> _ASSIGNED TASK_
Although the records contain pictures, only their text should be reproduced, exactly as written.

> _DATA FOR ANALYSIS_
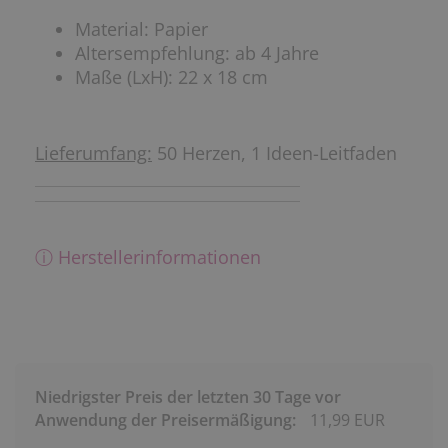
Material: Papier
Altersempfehlung: ab 4 Jahre
Maße (LxH): 22 x 18 cm
Lieferumfang:
50 Herzen, 1 Ideen-Leitfaden
ⓘ Herstellerinformationen
Niedrigster Preis der letzten 30 Tage vor
Anwendung der Preisermäßigung:
11,99 EUR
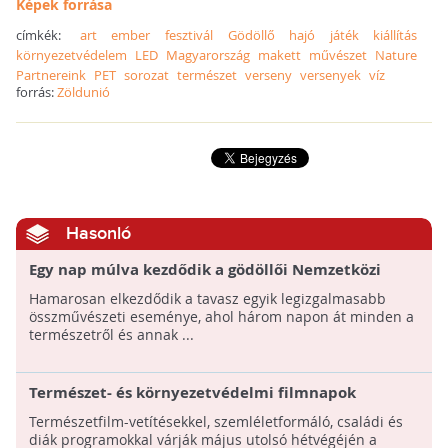
Képek forrása
címkék:
art
ember
fesztivál
Gödöllő
hajó
játék
kiállítás
környezetvédelem
LED
Magyarország
makett
művészet
Nature
Partnereink
PET
sorozat
természet
verseny
versenyek
víz
forrás:
Zöldunió
Hasonló
Egy nap múlva kezdődik a gödöllői Nemzetközi
Természetfilm Fesztivál!
Hamarosan elkezdődik a tavasz egyik legizgalmasabb
összművészeti eseménye, ahol három napon át minden a
természetről és annak ...
Természet- és környezetvédelmi filmnapok
májusban!
Természetfilm-vetítésekkel, szemléletformáló, családi és
diák programokkal várják május utolsó hétvégéjén a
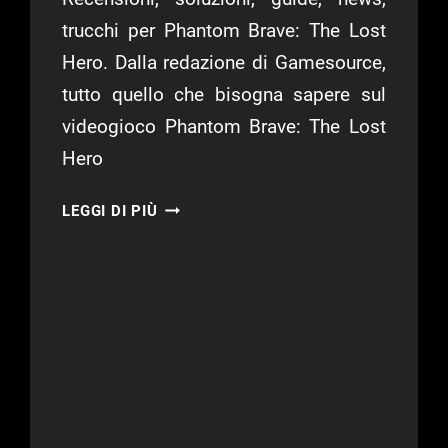
trucchi per Phantom Brave: The Lost
Hero. Dalla redazione di Gamesource,
tutto quello che bisogna sapere sul
videogioco Phantom Brave: The Lost
Hero
PHANTOM
LEGGI DI PIÙ
BRAVE:
THE
LOST
HERO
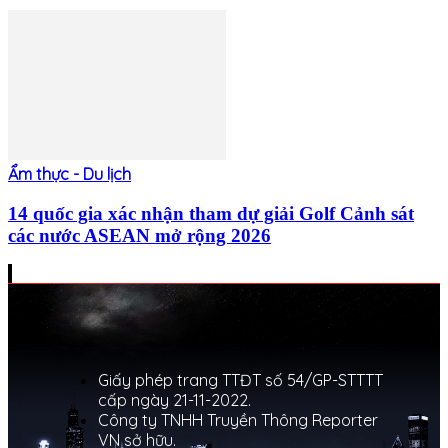
Ẩm thực - Du lịch
14 quốc gia xác nhận tham dự giải Golf Cảnh sát
các nước ASEAN mở rộng 2026
Giấy phép trang TTĐT số 54/GP-STTTT
cấp ngày 21-11-2022.
Công ty TNHH Truyền Thông Reporter
VN sở hữu.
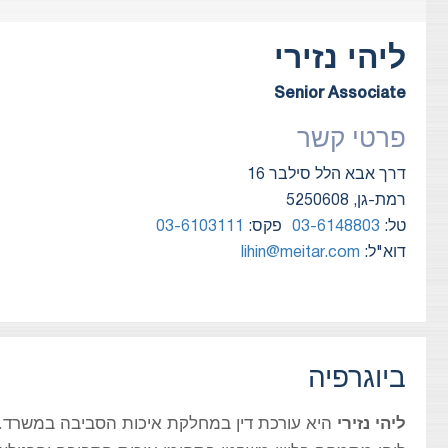
ליהי
נזירי
Senior Associate
פרטי קשר
דרך אבא הלל סילבר 16
רמת-גן, 5250608
טל:
03-6148803
פקס:
03-6103111
דוא"ל:
lihin@meitar.com
ביוגרפיה
ליהי נזירי
היא עורכת דין במחלקת איכות הסביבה במשרד.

> _OUTPUT BELOW_
Material: Papier
Altersempfehlung: ab 4 Jahre
Maße (LxH): 22 x 18 cm
Lieferumfang:
50 Herzen, 1 Ideen-Leitfaden
ⓘ Herstellerinformationen
Niedrigster Preis der letzten 30 Tage vor
Anwendung der Preisermäßigung:
11,99 EUR
Képek forrása
címkék:
art
ember
fesztivál
Gödöllő
hajó
játék
kiállítás
környezetvédelem
LED
Magyarország
makett
művészet
Nature
Partnereink
PET
sorozat
természet
verseny
versenyek
víz
forrás:
Zöldunió
Hasonló
Egy nap múlva kezdődik a gödöllői Nemzetközi
Természetfilm Fesztivál!
Hamarosan elkezdődik a tavasz egyik legizgalmasabb
összművészeti eseménye, ahol három napon át minden a
természetről és annak ...
Természet- és környezetvédelmi filmnapok
májusban!
Természetfilm-vetítésekkel, szemléletformáló, családi és
diák programokkal várják május utolsó hétvégéjén a
trucchi per Phantom Brave: The Lost
Hero. Dalla redazione di Gamesource,
tutto quello che bisogna sapere sul
videogioco Phantom Brave: The Lost
Hero
PHANTOM
LEGGI DI PIÙ
BRAVE:
THE
LOST
HERO
Ẩm thực - Du lịch
14 quốc gia xác nhận tham dự giải Golf Cảnh sát
các nước ASEAN mở rộng 2026
Giấy phép trang TTĐT số 54/GP-STTTT
cấp ngày 21-11-2022.
Công ty TNHH Truyền Thông Reporter
VN sở hữu.
ליהי
נזירי
Senior Associate
פרטי קשר
דרך אבא הלל סילבר 16
רמת-גן, 5250608
טל:
03-6148803
פקס:
03-6103111
דוא"ל:
lihin@meitar.com
ביוגרפיה
ליהי נזירי
היא עורכת דין במחלקת איכות הסביבה במשרד.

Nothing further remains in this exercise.